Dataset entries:
......

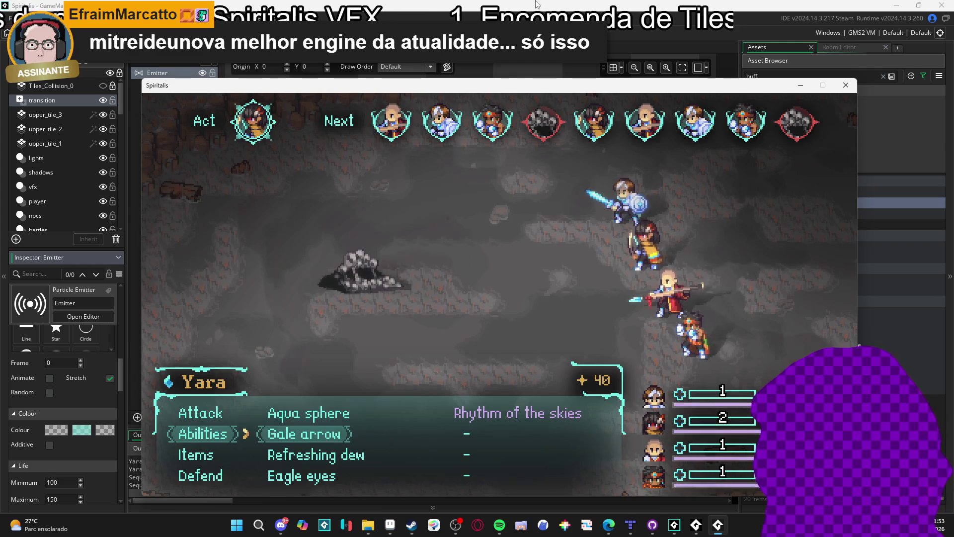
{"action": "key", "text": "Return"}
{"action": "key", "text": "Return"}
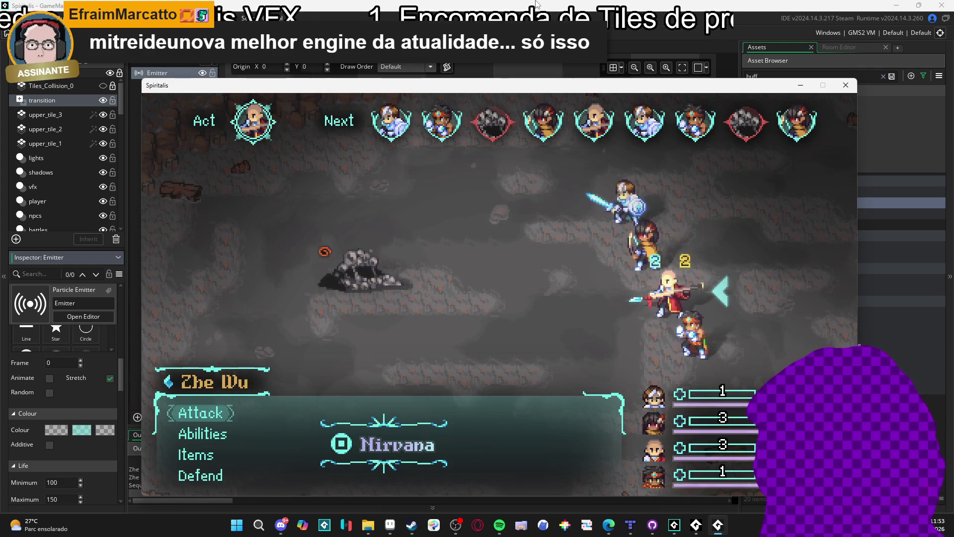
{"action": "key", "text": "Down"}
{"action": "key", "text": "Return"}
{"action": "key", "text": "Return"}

......

# TASK GOAL:
Each line above must be repeated exactly in the answer, with pictures omitted.

# SOLUTION TO THIS PROBLEM:
{"action": "key", "text": "Return"}
{"action": "key", "text": "Return"}
{"action": "key", "text": "Down"}
{"action": "key", "text": "Return"}
{"action": "key", "text": "Return"}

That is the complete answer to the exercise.